05-12-2014, 02:25 PM
sorta related:
has anybody here ever inverted violet and indigo in the past? For a long time, I thought of violet as being the much deeper shade, and indigo the lighter shade.
http://www.pfflynn.com/blog/?p=370 Wrote:White light passing through a slit or from air into a prism generates a spectrum (rainbow). This is due to the fact that different component frequencies/wavelengths of the light refract (bend) by different amounts as they cross the boundary between the rarefied phase (air) and the condensed phase (glass or water). The phenomenon is known as the index of refraction. The technical origin for this effect is that the phase velocity (speed) of light in a condensed medium depends on its wavelength/frequency.

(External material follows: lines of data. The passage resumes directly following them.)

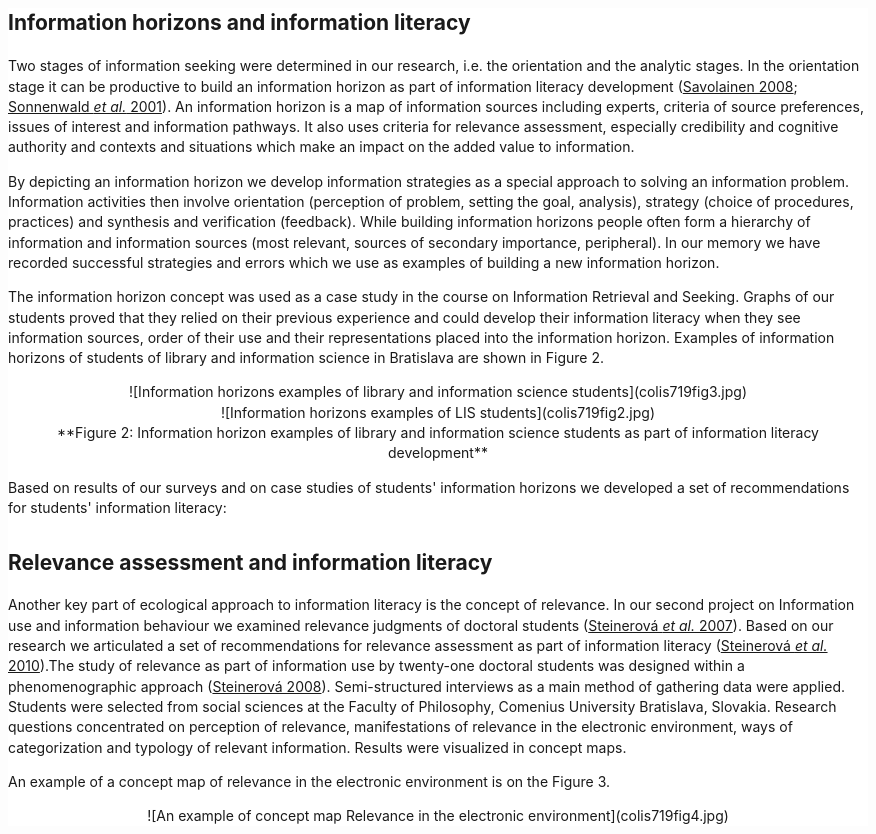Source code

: ## Information horizons and information literacy

Two stages of information seeking were determined in our research, i.e. the orientation and the analytic stages. In the orientation stage it can be productive to build an information horizon as part of information literacy development ([Savolainen 2008](#ref49); [Sonnenwald _et al._ 2001](#ref53)). An information horizon is a map of information sources including experts, criteria of source preferences, issues of interest and information pathways. It also uses criteria for relevance assessment, especially credibility and cognitive authority and contexts and situations which make an impact on the added value to information.

By depicting an information horizon we develop information strategies as a special approach to solving an information problem. Information activities then involve orientation (perception of problem, setting the goal, analysis), strategy (choice of procedures, practices) and synthesis and verification (feedback). While building information horizons people often form a hierarchy of information and information sources (most relevant, sources of secondary importance, peripheral). In our memory we have recorded successful strategies and errors which we use as examples of building a new information horizon.

The information horizon concept was used as a case study in the course on Information Retrieval and Seeking. Graphs of our students proved that they relied on their previous experience and could develop their information literacy when they see information sources, order of their use and their representations placed into the information horizon. Examples of information horizons of students of library and information science in Bratislava are shown in Figure 2.

<div align="center">![Information horizons examples of library and information science students](colis719fig3.jpg)</div>

<div align="center">![Information horizons examples of LIS students](colis719fig2.jpg)</div>

<div align="center">  
**Figure 2: Information horizon examples of library and information science students as part of information literacy development**</div>

Based on results of our surveys and on case studies of students' information horizons we developed a set of recommendations for students' information literacy:

## Relevance assessment and information literacy

Another key part of ecological approach to information literacy is the concept of relevance. In our second project on Information use and information behaviour we examined relevance judgments of doctoral students ([Steinerová _et al._ 2007](#ref58)). Based on our research we articulated a set of recommendations for relevance assessment as part of information literacy ([Steinerová _et al._ 2010](#ste10)).The study of relevance as part of information use by twenty-one doctoral students was designed within a phenomenographic approach ([Steinerová 2008](#ref57)). Semi-structured interviews as a main method of gathering data were applied. Students were selected from social sciences at the Faculty of Philosophy, Comenius University Bratislava, Slovakia. Research questions concentrated on perception of relevance, manifestations of relevance in the electronic environment, ways of categorization and typology of relevant information. Results were visualized in concept maps.

An example of a concept map of relevance in the electronic environment is on the Figure 3.

<div align="center">![An example of concept map Relevance in the electronic environment](colis719fig4.jpg)</div>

Remember the album cover for Dark Side of the Moon? CD, I meant CD case! You can easily find the image on the net. White light enters the prism from the left and a spectrum of light exits from the left. From top to bottom the colors are red, orange, yellow, green, blue, and violet. Do you recall the mnemonic for the colors of the rainbow?
Roy G. Biv : Red, orange, yellow, green, blue, indigo, and violet, which is one more than on the Pink Floyd album cover. Why the difference? Well Isaac Newton made up this color series you see, and being a law-and-order sort of fellow he imagined that the light spectrum might be best understood by analogy to a musical (octave) scale.

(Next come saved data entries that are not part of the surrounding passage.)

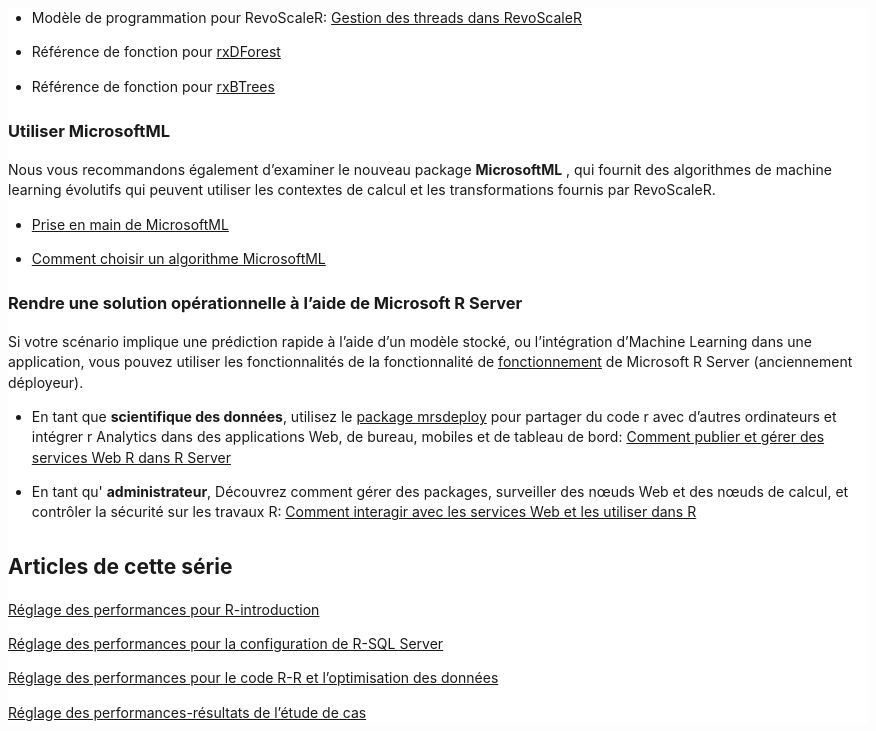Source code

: + Modèle de programmation pour RevoScaleR: [Gestion des threads dans RevoScaleR](https://docs.microsoft.com/r-server/r/how-to-developer-manage-threads)

+ Référence de fonction pour [rxDForest](https://docs.microsoft.com/r-server/r-reference/revoscaler/rxdforest)

+ Référence de fonction pour [rxBTrees](https://docs.microsoft.com/r-server/r-reference/revoscaler/rxbtrees)

### <a name="use-microsoftml"></a>Utiliser MicrosoftML

Nous vous recommandons également d’examiner le nouveau package **MicrosoftML** , qui fournit des algorithmes de machine learning évolutifs qui peuvent utiliser les contextes de calcul et les transformations fournis par RevoScaleR.

+ [Prise en main de MicrosoftML](https://docs.microsoft.com/r-server/r/concept-what-is-the-microsoftml-package)

+ [Comment choisir un algorithme MicrosoftML](https://docs.microsoft.com/r-server/r/how-to-choose-microsoftml-algorithms-cheatsheet)

### <a name="operationalize-a-solution-using-microsoft-r-server"></a>Rendre une solution opérationnelle à l’aide de Microsoft R Server

Si votre scénario implique une prédiction rapide à l’aide d’un modèle stocké, ou l’intégration d’Machine Learning dans une application, vous pouvez utiliser les fonctionnalités de la fonctionnalité de [fonctionnement](https://docs.microsoft.com/r-server/what-is-operationalization) de Microsoft R Server (anciennement déployeur).

+ En tant que **scientifique des données**, utilisez le [package mrsdeploy](https://docs.microsoft.com/r-server/r-reference/mrsdeploy/mrsdeploy-package) pour partager du code r avec d’autres ordinateurs et intégrer r Analytics dans des applications Web, de bureau, mobiles et de tableau de bord: [Comment publier et gérer des services Web R dans R Server](https://docs.microsoft.com/r-server/operationalize/how-to-deploy-web-service-publish-manage-in-r)

+ En tant qu' **administrateur**, Découvrez comment gérer des packages, surveiller des nœuds Web et des nœuds de calcul, et contrôler la sécurité sur les travaux R: [Comment interagir avec les services Web et les utiliser dans R](https://docs.microsoft.com/r-server/operationalize/how-to-consume-web-service-interact-in-r)

## <a name="articles-in-this-series"></a>Articles de cette série

[Réglage des performances pour R-introduction](sql-server-r-services-performance-tuning.md)

[Réglage des performances pour la configuration de R-SQL Server](sql-server-configuration-r-services.md)

[Réglage des performances pour le code R-R et l’optimisation des données](r-and-data-optimization-r-services.md)

[Réglage des performances-résultats de l’étude de cas](performance-case-study-r-services.md)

To make this work out he artificially added a seventh designation, indigo, between blue and violet. Of course visible light can be anywhere between red and violet. By the way, almost nobody can distinguish indigo in rainbows or in other diffraction experiments.
has anybody here ever inverted violet and indigo in the past? For a long time, I thought of violet as being the much deeper shade, and indigo the lighter shade.